Deirdre Murphy

Personal information
- Full name: Deirdre Russell Murphy-Bader
- Born: 14 January 1959 New York City, United States
- Died: 11 November 2014 (aged 55) Bronx, United States
- Height: 168 cm (5 ft 6 in)
- Weight: 58 kg (128 lb)

Team information
- Discipline: Road cycling
- Role: Rider

= Deirdre Murphy (cyclist) =

American road cyclist who also raced for Ireland

Deirdre Russell Murphy-Bader (14 January 1959 in New York City, United States – 11 November 2014) was a road cyclist who represented Ireland in international competitions, including the 2000 Olympic Games.

==Career==
Murphy began competitive cycling when she was 32. In 1997, she was the Women's World Masters champion in the road race discipline, and was also a two-time U.S. National Masters Champion.
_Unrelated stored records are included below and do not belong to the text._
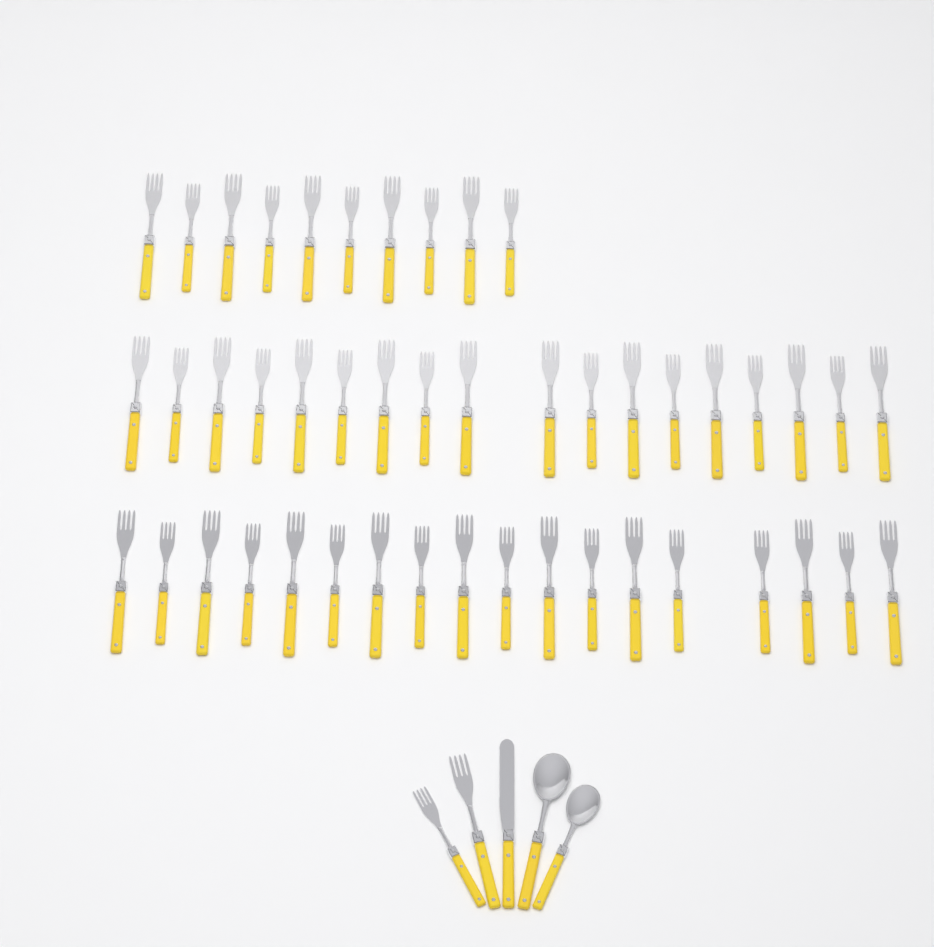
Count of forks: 48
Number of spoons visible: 2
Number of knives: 1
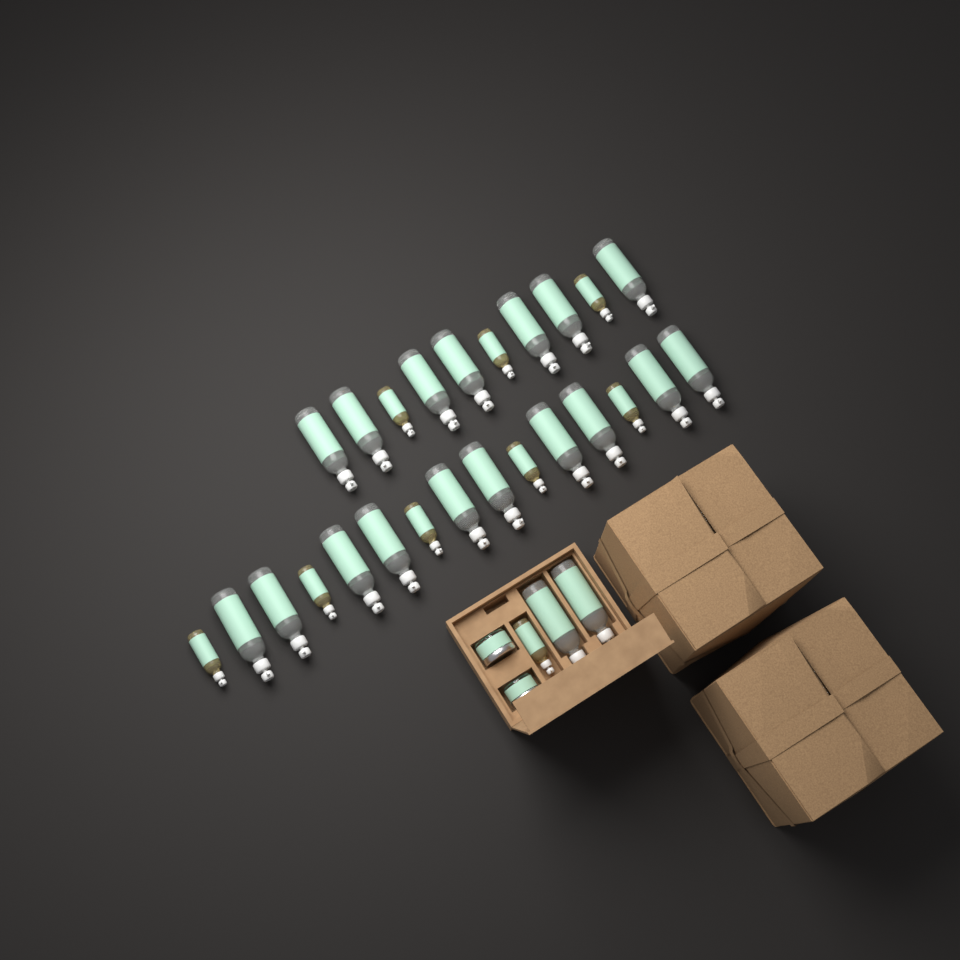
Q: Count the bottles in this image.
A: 28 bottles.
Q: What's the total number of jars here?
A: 2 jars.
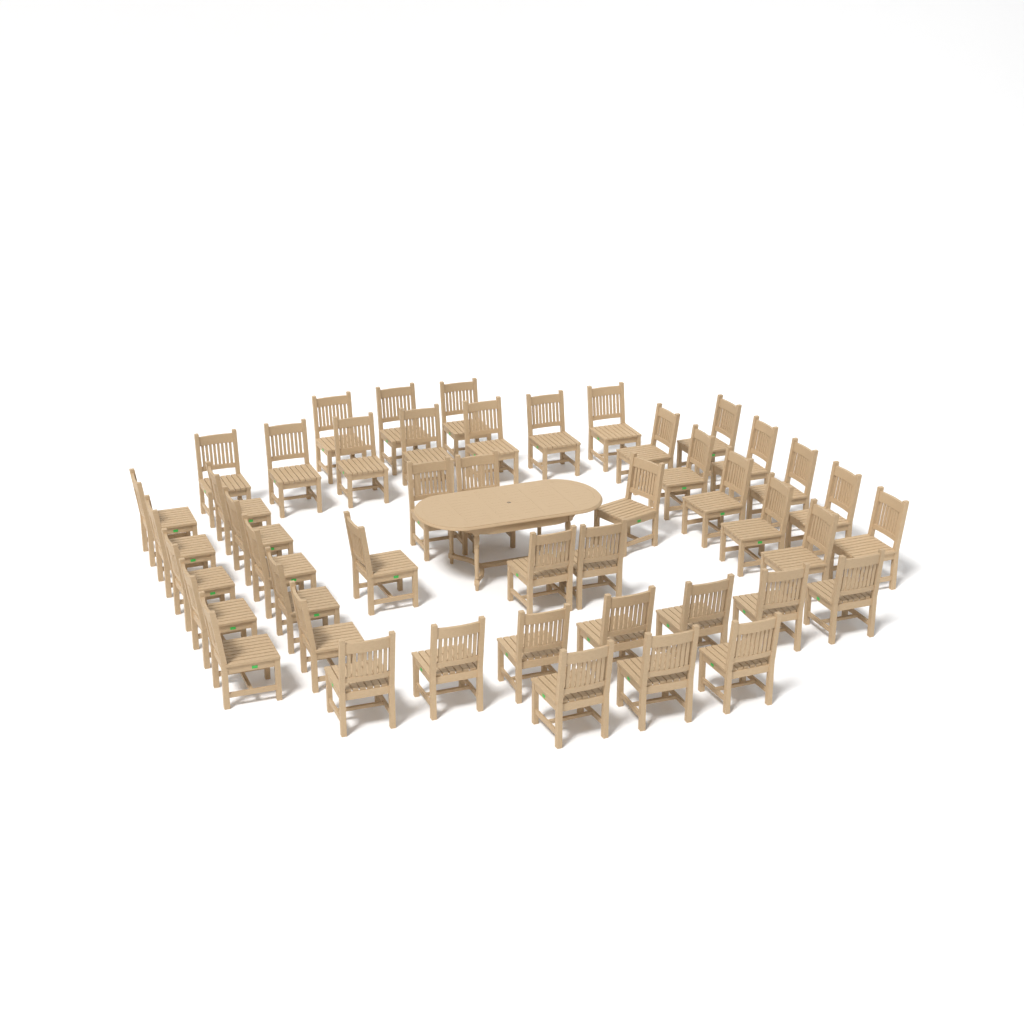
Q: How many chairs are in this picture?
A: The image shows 46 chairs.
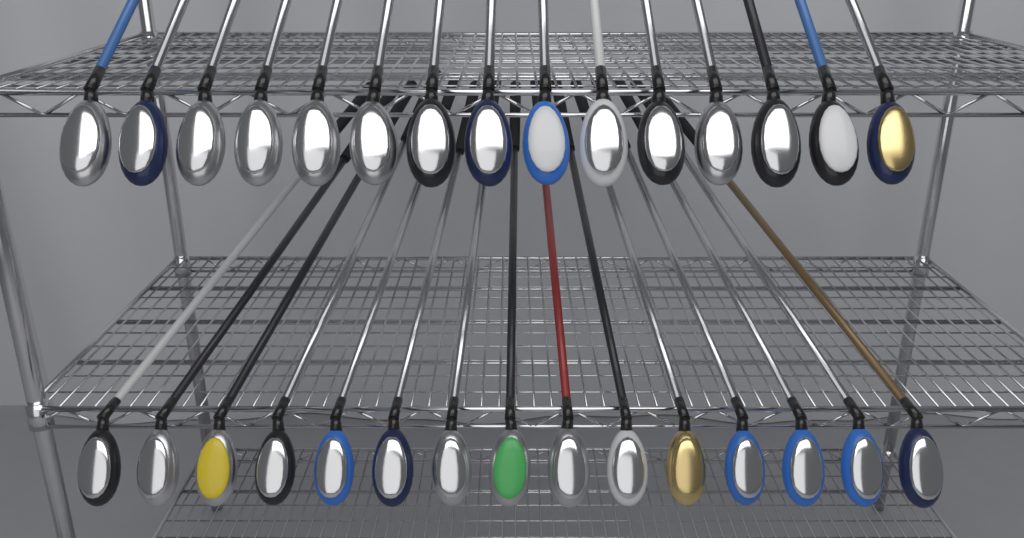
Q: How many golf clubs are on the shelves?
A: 30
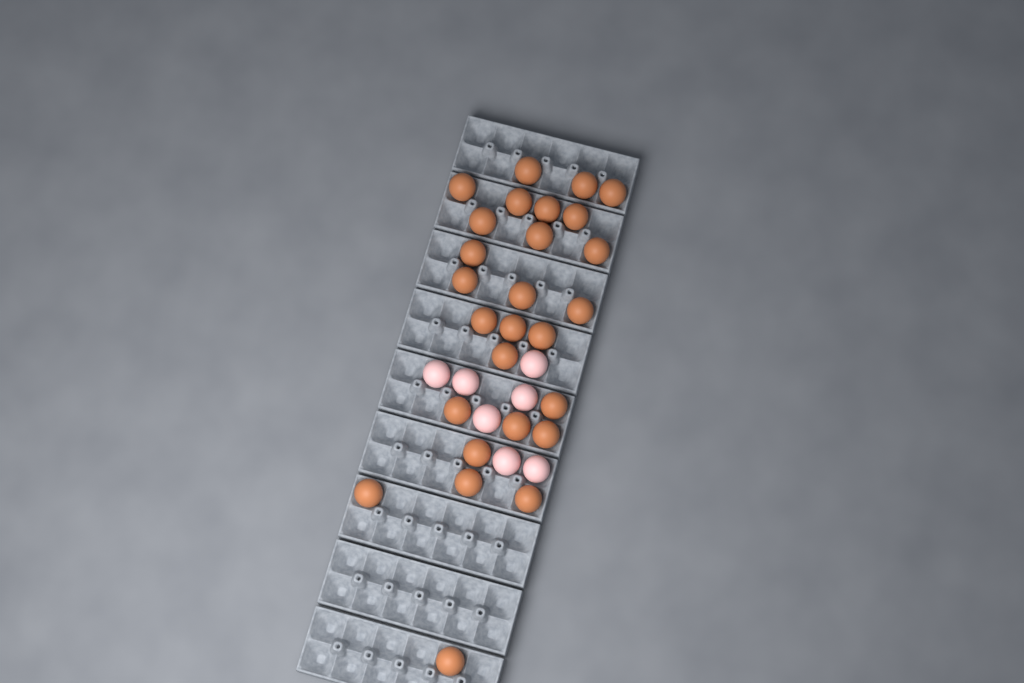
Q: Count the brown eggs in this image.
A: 27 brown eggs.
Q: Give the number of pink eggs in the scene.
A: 7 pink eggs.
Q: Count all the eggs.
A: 34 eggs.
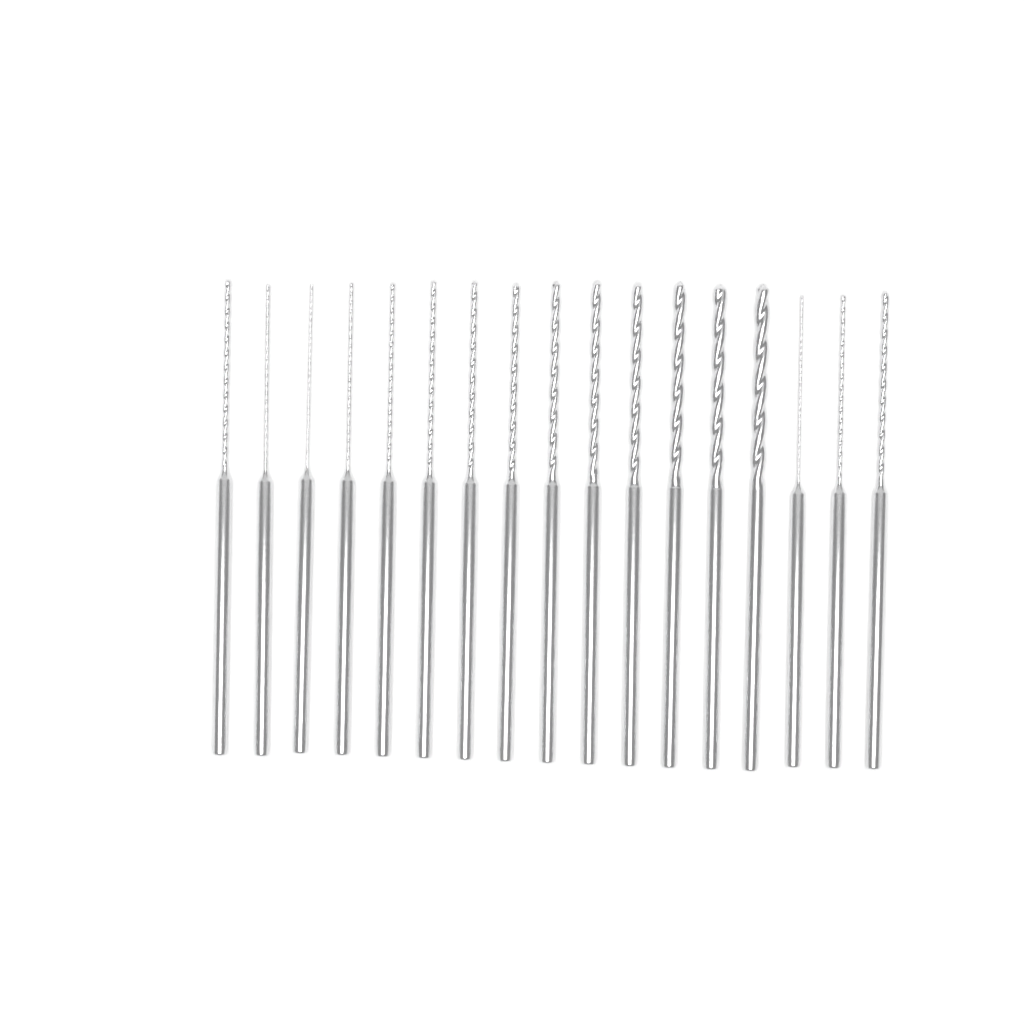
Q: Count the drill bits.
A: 17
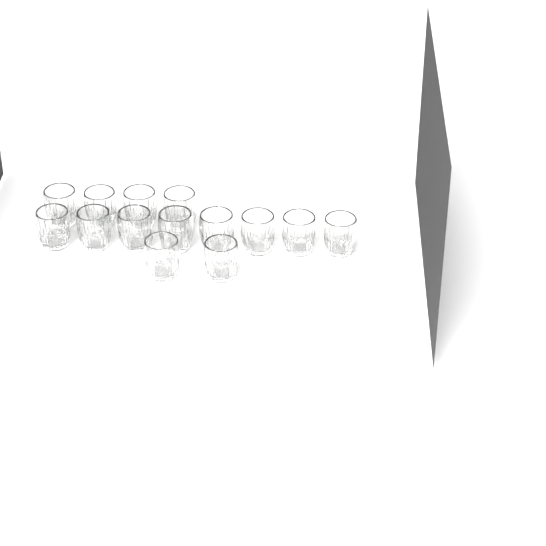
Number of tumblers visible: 14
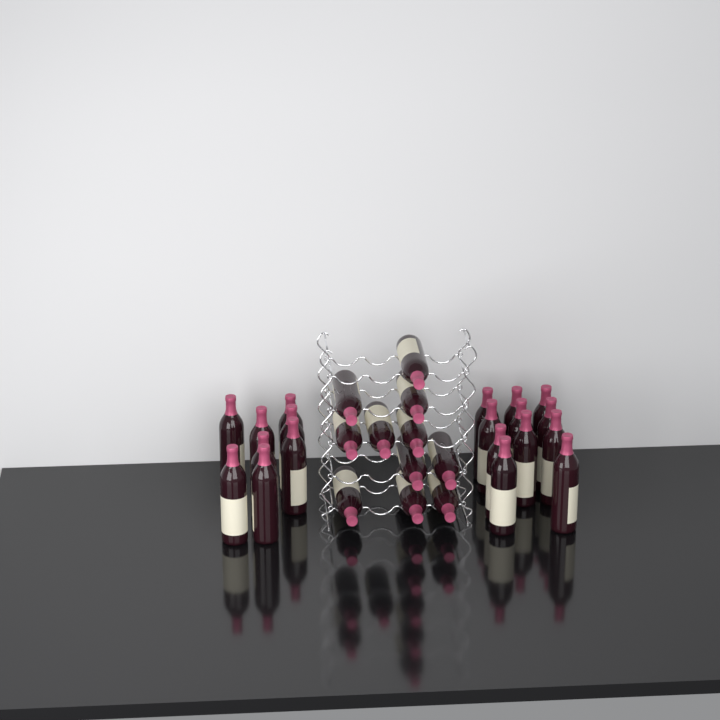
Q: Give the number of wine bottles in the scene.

She competed for Ireland in the Sydney Olympics in 2000, cycling in the women's road race, and retired shortly afterwards at the age of 41. Murphy was the first Irish woman to qualify for the Olympic road race.

Later, Murphy founded and served as executive director of Star Track Cycling, the New York-based youth program, which teaches track cycling skills to kids from under-resourced communities at Kissena Velodrome in Queens.

==Personal life==
Murphy was born in New York City, the child of Daniel Murphy and Sally Kandle, and went on to earn an undergraduate degree from Ithaca College. She married lawyer Lawrence Bader in 2002 and had one son, Ethan, before her death from cancer in 2014.